WHAT YOU NEED TO DO
Without any images, write the listing below out word for word.

DATA TO EXAMINE

+++

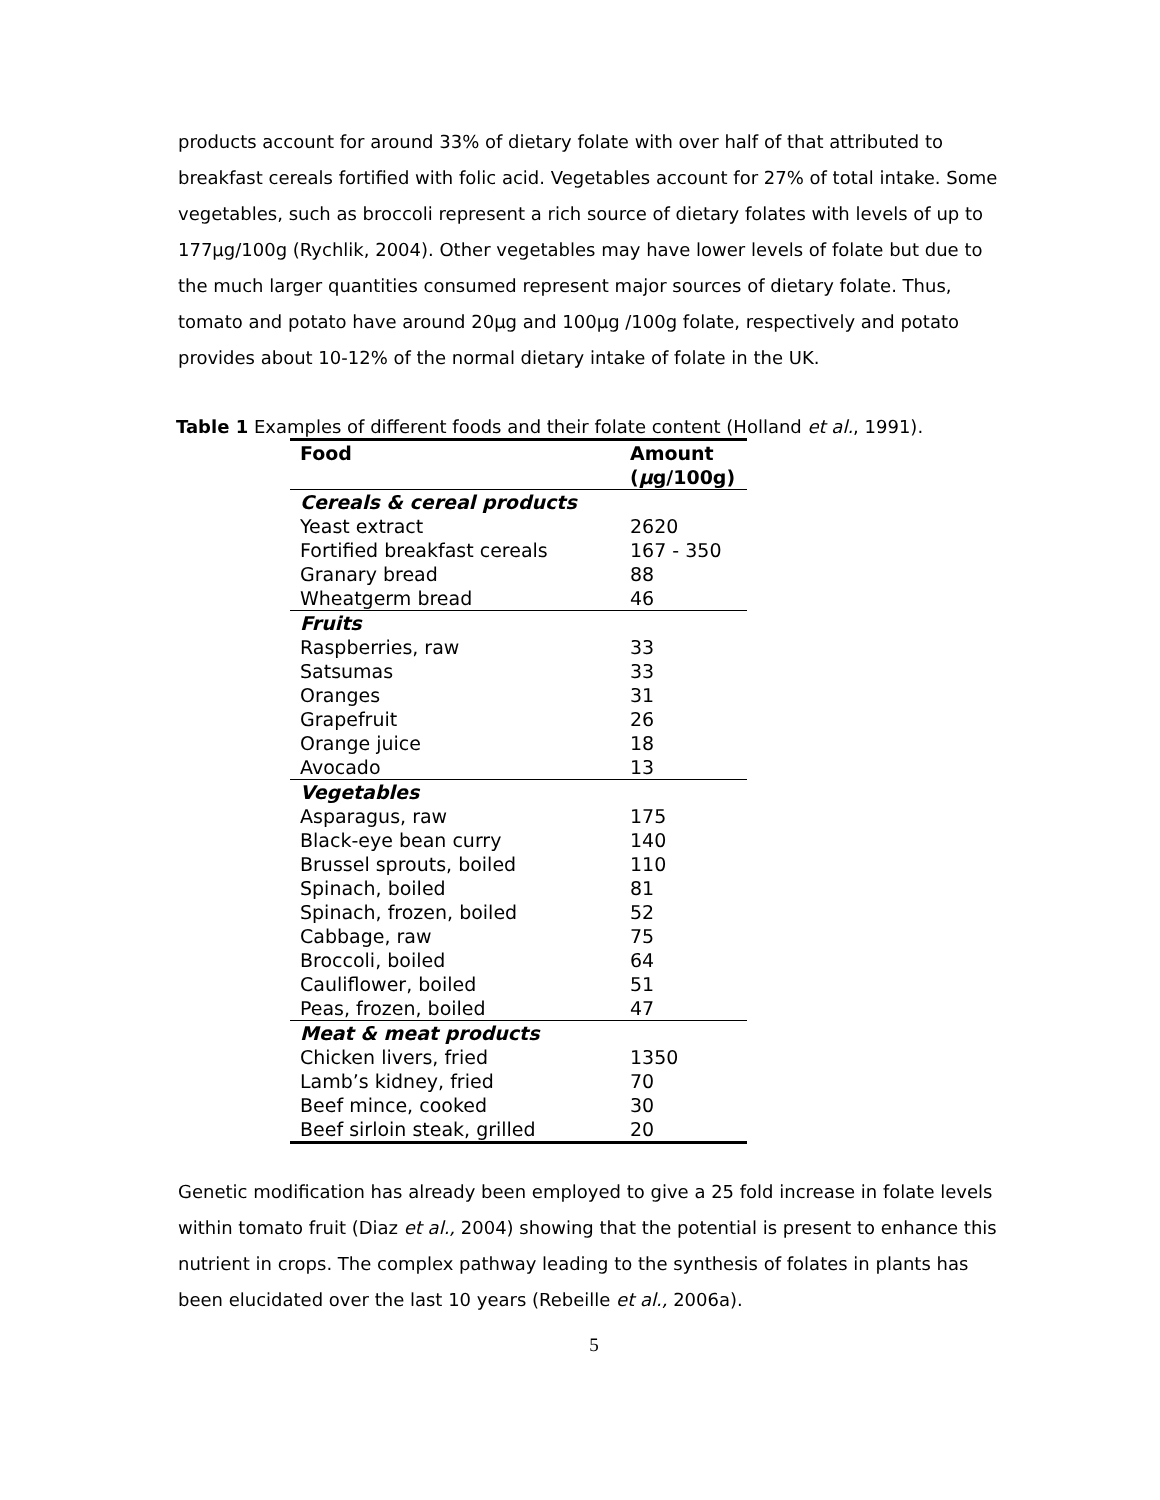products account for around 33% of dietary folate with over half of that attributed to breakfast cereals fortified with folic acid. Vegetables account for 27% of total intake. Some vegetables, such as broccoli represent a rich source of dietary folates with levels of up to 177µg/100g (Rychlik, 2004). Other vegetables may have lower levels of folate but due to the much larger quantities consumed represent major sources of dietary folate. Thus, tomato and potato have around 20µg and 100µg /100g folate, respectively and potato provides about 10-12% of the normal dietary intake of folate in the UK.
Table 1 Examples of different foods and their folate content (Holland et al., 1991).
| Food | Amount ( µ g/100g) |
| --- | --- |
| Cereals & cereal products | |
| Yeast extract | 2620 |
| Fortified breakfast cereals | 167 - 350 |
| Granary bread | 88 |
| Wheatgerm bread | 46 |
| Fruits | |
| Raspberries, raw | 33 |
| Satsumas | 33 |
| Oranges | 31 |
| Grapefruit | 26 |
| Orange juice | 18 |
| Avocado | 13 |
| Vegetables | |
| Asparagus, raw | 175 |
| Black-eye bean curry | 140 |
| Brussel sprouts, boiled | 110 |
| Spinach, boiled | 81 |
| Spinach, frozen, boiled | 52 |
| Cabbage, raw | 75 |
| Broccoli, boiled | 64 |
| Cauliflower, boiled | 51 |
| Peas, frozen, boiled | 47 |
| Meat & meat products | |
| Chicken livers, fried | 1350 |
| Lamb’s kidney, fried | 70 |
| Beef mince, cooked | 30 |
| Beef sirloin steak, grilled | 20 |
Genetic modification has already been employed to give a 25 fold increase in folate levels within tomato fruit (Diaz et al., 2004) showing that the potential is present to enhance this nutrient in crops. The complex pathway leading to the synthesis of folates in plants has been elucidated over the last 10 years (Rebeille et al., 2006a).
5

+++

SOLUTION BELOW
products account for around 33% of dietary folate with over half of that attributed to breakfast cereals fortified with folic acid. Vegetables account for 27% of total intake. Some vegetables, such as broccoli represent a rich source of dietary folates with levels of up to 177µg/100g (Rychlik, 2004). Other vegetables may have lower levels of folate but due to the much larger quantities consumed represent major sources of dietary folate. Thus, tomato and potato have around 20µg and 100µg /100g folate, respectively and potato provides about 10-12% of the normal dietary intake of folate in the UK.
Table 1 Examples of different foods and their folate content (Holland et al., 1991).
| Food | Amount ( µ g/100g) |
| --- | --- |
| Cereals & cereal products | |
| Yeast extract | 2620 |
| Fortified breakfast cereals | 167 - 350 |
| Granary bread | 88 |
| Wheatgerm bread | 46 |
| Fruits | |
| Raspberries, raw | 33 |
| Satsumas | 33 |
| Oranges | 31 |
| Grapefruit | 26 |
| Orange juice | 18 |
| Avocado | 13 |
| Vegetables | |
| Asparagus, raw | 175 |
| Black-eye bean curry | 140 |
| Brussel sprouts, boiled | 110 |
| Spinach, boiled | 81 |
| Spinach, frozen, boiled | 52 |
| Cabbage, raw | 75 |
| Broccoli, boiled | 64 |
| Cauliflower, boiled | 51 |
| Peas, frozen, boiled | 47 |
| Meat & meat products | |
| Chicken livers, fried | 1350 |
| Lamb’s kidney, fried | 70 |
| Beef mince, cooked | 30 |
| Beef sirloin steak, grilled | 20 |
Genetic modification has already been employed to give a 25 fold increase in folate levels within tomato fruit (Diaz et al., 2004) showing that the potential is present to enhance this nutrient in crops. The complex pathway leading to the synthesis of folates in plants has been elucidated over the last 10 years (Rebeille et al., 2006a).
5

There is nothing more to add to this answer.